# PAGE TEXT
A number of these contributors see annuities as integral to generating a guaranteed life-long stream of cash. Carey and Dellinger (and Milevsky elsewhere) maintain that investment returns produced by an annuity will always be superior to identical investments outside an annuity because of the "mortality credits" from other terminated annuity policy holders which are factored into the projected income. A chapter on reverse mortgages presents an evenly balanced discussion of this additional source of income for retirees. Considering that half the population who reach 65 may need some form of expensive institutional care (Greenwald), supplemental streams of income may also prove useful to pay for a long-term care insurance policy.

"Sustained Withdrawals" (Benge) seeks to determine a "safemax" - the maximum, annual withdrawal percentage rate from a retiree's accumulated wealth during this "decumulation" (Katz) phase. Determining this rate is another key theme in this collection. The rub is that relying solely on historical average rates of return and conservative withdrawal percentage rates mean little to a portfolio's survival if the sequence of market returns is negative in the early years of retirement. Benge's research looks at different withdrawal rates, asset mixes, various timing strategies, and adjustments to the withdrawal rate when it is a goal to leave nest egg assets as a bequest. Meanwhile, Stanaslovich in "Creating Portfolios With Lower Volatility" raises the bar with a gloomy projection of low returns for a variety of asset classes into the next decade.

This book should be read by financial planners, brokerage advisers working with retiring clients, and informed investors who want to manage their own affairs.

# DATA FOR THE TASK
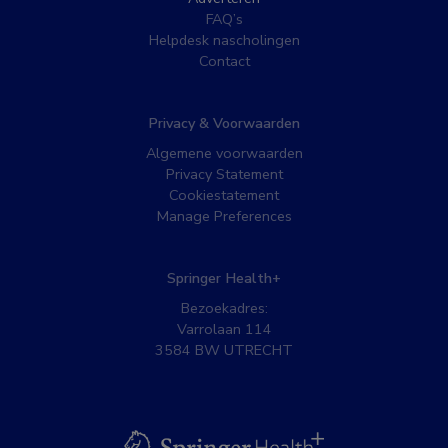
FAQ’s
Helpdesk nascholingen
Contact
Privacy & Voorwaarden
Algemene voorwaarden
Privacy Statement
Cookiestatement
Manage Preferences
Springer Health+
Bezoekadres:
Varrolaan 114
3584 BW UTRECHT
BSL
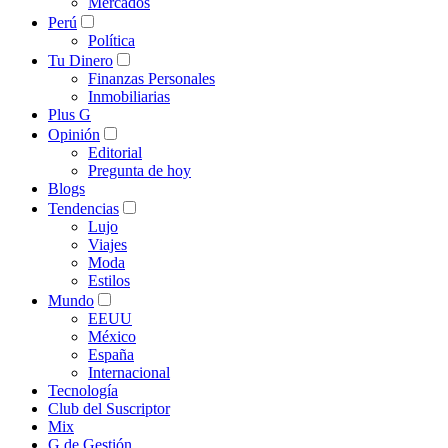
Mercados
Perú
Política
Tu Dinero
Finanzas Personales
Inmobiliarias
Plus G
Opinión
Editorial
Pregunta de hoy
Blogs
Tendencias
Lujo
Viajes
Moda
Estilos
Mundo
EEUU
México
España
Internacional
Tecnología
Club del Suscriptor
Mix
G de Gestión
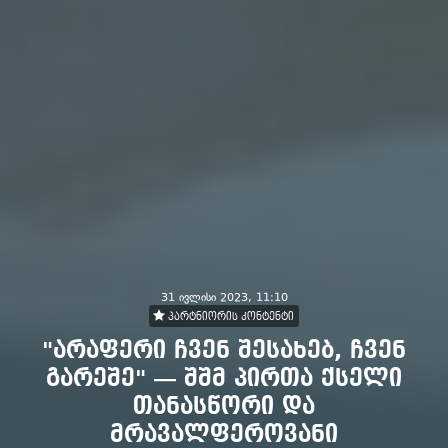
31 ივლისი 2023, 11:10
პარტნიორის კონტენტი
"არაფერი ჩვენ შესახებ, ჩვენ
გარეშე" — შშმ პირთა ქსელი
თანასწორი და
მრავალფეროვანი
==
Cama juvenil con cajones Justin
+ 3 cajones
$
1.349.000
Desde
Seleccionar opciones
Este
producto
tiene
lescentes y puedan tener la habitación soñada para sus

# THINGS TO DO
1. Answer these questions from the passage on retirement income:
(a) According to Greenwald, what share of people who reach 65 may need some form of expensive institutional care?
(b) What term denotes the maximum annual withdrawal percentage rate from a retiree's accumulated wealth?
(c) Who projects low returns for a variety of asset classes into the next decade?
2. From the second block of entries, quote every line from the line containing "Cama juvenil con cajones Justin" through the line containing "lescentes y puedan".
The passage on retirement income and the entries are unrelated to each other.

# ANSWERS GIVEN
1.
(a) Half.
(b) "Safemax."
(c) Stanaslovich, in "Creating Portfolios With Lower Volatility."

2.
Cama juvenil con cajones Justin
+ 3 cajones
$
1.349.000
Desde
Seleccionar opciones
Este
producto
tiene
lescentes y puedan tener la habitación soñada para sus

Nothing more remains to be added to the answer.